● WHAT YOU HAVE TO DO: The expected answer comprises all lines from the entries that contain the string "Left".

● INFORMATION GIVEN:
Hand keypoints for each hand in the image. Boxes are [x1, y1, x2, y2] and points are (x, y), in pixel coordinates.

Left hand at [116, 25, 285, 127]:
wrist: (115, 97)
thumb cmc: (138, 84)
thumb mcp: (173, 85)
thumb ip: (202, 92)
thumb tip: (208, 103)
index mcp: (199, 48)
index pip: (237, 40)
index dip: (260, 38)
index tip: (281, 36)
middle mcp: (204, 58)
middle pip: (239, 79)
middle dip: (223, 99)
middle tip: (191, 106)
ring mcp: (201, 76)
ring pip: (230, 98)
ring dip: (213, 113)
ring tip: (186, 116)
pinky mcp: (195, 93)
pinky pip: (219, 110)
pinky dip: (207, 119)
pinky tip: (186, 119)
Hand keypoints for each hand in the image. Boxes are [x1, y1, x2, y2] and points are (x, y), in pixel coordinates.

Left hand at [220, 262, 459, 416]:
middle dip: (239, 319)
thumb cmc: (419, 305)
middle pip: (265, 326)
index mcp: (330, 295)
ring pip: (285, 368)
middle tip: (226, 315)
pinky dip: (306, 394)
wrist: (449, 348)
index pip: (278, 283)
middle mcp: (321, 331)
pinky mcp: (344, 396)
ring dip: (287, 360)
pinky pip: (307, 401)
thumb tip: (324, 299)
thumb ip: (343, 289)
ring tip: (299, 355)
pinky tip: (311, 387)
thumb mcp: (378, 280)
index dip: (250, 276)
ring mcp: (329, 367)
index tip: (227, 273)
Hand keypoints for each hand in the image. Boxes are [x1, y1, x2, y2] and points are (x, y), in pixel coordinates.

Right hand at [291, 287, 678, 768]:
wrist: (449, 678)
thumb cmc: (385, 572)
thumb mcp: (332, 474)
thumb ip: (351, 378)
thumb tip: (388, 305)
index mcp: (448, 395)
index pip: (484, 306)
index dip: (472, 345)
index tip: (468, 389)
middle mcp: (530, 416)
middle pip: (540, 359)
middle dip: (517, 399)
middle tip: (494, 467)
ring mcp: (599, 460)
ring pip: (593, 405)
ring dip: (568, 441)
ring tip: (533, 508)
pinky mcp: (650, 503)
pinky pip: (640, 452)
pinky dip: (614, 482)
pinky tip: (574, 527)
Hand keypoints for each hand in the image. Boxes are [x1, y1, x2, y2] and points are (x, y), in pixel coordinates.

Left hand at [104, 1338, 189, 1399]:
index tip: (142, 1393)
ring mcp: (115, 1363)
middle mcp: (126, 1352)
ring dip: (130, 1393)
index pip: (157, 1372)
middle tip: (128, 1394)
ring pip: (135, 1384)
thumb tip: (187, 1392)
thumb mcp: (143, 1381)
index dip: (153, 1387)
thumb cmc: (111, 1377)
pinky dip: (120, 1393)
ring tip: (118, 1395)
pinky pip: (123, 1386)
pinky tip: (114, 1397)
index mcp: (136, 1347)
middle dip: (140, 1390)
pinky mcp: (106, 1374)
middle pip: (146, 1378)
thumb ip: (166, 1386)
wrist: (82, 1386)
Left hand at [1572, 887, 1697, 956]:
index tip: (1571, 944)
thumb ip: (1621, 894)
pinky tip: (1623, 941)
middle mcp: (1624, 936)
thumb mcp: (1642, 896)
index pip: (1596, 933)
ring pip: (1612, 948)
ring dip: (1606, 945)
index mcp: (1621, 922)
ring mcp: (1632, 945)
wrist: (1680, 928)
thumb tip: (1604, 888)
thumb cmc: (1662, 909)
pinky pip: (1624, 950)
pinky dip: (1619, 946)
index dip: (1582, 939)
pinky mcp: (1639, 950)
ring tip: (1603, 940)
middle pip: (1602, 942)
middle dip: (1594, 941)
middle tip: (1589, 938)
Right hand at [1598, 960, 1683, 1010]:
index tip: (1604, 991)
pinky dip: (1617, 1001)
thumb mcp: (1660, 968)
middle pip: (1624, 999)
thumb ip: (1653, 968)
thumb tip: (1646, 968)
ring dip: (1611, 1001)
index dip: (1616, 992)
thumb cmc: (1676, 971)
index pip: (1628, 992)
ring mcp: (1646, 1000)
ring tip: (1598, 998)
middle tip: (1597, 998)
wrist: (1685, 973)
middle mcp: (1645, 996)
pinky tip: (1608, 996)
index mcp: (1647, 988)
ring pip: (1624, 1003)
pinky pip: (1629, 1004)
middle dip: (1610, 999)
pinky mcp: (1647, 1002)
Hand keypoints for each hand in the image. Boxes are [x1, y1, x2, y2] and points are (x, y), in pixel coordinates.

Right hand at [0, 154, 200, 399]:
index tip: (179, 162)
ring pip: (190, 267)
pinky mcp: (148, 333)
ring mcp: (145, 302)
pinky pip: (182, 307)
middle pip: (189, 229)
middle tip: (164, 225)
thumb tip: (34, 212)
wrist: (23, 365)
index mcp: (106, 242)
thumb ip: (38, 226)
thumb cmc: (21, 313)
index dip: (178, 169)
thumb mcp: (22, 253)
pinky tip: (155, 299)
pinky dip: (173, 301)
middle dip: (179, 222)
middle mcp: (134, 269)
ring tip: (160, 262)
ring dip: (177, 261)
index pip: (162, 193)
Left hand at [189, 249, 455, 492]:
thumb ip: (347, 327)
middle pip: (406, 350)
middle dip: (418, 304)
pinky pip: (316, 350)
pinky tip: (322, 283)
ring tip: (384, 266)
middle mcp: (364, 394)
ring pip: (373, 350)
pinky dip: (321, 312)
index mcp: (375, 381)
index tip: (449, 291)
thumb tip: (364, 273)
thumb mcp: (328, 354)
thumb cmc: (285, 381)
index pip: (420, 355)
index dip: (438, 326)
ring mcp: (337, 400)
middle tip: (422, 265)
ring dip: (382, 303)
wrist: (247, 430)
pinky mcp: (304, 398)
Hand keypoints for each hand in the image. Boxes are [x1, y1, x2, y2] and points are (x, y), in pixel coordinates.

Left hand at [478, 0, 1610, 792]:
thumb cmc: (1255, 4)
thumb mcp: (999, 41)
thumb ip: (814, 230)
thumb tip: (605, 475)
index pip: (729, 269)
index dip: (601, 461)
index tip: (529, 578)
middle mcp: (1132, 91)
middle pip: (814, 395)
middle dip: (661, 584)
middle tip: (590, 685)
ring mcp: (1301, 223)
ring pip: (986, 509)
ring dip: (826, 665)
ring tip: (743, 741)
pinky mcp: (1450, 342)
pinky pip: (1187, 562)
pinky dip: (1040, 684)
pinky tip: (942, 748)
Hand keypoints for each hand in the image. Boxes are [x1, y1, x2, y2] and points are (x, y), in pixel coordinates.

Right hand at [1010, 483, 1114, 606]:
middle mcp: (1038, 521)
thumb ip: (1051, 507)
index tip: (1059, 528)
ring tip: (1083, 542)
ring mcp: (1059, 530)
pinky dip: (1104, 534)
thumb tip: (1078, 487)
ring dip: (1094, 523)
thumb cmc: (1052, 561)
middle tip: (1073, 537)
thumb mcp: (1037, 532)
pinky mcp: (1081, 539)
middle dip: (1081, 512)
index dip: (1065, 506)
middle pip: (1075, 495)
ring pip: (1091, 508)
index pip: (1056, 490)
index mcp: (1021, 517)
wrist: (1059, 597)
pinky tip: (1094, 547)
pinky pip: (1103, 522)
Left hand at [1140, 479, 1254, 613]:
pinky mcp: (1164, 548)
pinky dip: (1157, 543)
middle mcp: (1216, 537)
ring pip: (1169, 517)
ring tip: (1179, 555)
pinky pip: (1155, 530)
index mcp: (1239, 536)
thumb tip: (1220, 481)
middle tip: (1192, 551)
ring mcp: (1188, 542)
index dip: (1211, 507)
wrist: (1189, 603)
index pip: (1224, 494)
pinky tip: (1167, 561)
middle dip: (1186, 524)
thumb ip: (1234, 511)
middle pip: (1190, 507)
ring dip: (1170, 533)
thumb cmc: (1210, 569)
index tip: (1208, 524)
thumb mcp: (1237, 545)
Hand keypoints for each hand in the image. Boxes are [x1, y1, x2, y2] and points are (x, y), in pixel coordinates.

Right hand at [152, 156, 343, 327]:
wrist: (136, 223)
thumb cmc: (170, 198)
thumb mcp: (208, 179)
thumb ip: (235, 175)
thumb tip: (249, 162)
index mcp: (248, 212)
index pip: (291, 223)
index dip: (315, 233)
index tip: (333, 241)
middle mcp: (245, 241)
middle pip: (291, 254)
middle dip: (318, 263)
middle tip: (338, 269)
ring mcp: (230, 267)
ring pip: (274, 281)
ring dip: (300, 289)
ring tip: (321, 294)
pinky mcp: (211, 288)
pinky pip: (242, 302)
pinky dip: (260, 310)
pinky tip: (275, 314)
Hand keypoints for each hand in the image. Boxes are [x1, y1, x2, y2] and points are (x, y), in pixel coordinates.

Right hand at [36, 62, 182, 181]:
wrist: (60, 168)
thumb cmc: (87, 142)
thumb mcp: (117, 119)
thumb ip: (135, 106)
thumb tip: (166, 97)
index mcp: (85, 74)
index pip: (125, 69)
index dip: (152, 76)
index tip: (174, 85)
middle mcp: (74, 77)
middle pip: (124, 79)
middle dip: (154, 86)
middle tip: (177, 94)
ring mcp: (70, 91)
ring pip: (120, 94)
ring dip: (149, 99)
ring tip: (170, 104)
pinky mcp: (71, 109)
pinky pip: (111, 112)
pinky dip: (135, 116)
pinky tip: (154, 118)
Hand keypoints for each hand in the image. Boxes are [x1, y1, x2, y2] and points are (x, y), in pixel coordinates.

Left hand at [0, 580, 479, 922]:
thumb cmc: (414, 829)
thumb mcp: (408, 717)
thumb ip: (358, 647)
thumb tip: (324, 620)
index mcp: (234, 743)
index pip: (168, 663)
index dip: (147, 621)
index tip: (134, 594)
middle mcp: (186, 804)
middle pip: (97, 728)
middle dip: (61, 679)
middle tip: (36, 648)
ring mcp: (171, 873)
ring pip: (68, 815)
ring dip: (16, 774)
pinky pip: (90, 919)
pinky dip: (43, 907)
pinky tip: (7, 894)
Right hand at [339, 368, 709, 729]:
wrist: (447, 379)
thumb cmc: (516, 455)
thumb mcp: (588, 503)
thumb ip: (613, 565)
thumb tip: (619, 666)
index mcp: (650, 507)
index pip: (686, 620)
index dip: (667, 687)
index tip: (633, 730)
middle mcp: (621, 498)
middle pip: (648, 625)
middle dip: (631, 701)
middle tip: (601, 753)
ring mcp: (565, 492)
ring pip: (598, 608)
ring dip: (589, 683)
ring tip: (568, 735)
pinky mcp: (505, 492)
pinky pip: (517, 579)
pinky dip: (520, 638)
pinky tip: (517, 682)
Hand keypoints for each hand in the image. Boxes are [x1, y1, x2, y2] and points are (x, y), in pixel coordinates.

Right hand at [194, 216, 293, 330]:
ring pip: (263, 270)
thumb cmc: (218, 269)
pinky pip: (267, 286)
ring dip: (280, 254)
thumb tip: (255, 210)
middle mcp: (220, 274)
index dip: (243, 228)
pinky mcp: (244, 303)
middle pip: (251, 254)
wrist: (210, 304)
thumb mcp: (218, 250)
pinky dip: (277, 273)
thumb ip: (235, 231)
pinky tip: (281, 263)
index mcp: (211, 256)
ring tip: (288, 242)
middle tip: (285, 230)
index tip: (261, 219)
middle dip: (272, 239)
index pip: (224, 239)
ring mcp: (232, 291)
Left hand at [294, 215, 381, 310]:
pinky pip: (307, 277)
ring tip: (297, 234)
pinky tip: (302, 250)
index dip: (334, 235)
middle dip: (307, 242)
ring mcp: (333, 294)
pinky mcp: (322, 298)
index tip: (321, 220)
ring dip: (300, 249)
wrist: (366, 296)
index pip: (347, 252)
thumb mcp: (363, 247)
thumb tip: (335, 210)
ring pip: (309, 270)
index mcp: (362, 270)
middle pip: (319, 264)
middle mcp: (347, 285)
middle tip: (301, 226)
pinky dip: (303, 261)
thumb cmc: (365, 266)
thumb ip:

● ANSWER SECTION:
Left hand at [116, 25, 285, 127]:
Left hand at [220, 262, 459, 416]:
Left hand at [104, 1338, 189, 1399]:
Left hand at [1572, 887, 1697, 956]:
Left hand at [189, 249, 455, 492]:
Left hand at [478, 0, 1610, 792]:
Left hand at [1140, 479, 1254, 613]:
Left hand at [0, 580, 479, 922]:
Left hand at [294, 215, 381, 310]:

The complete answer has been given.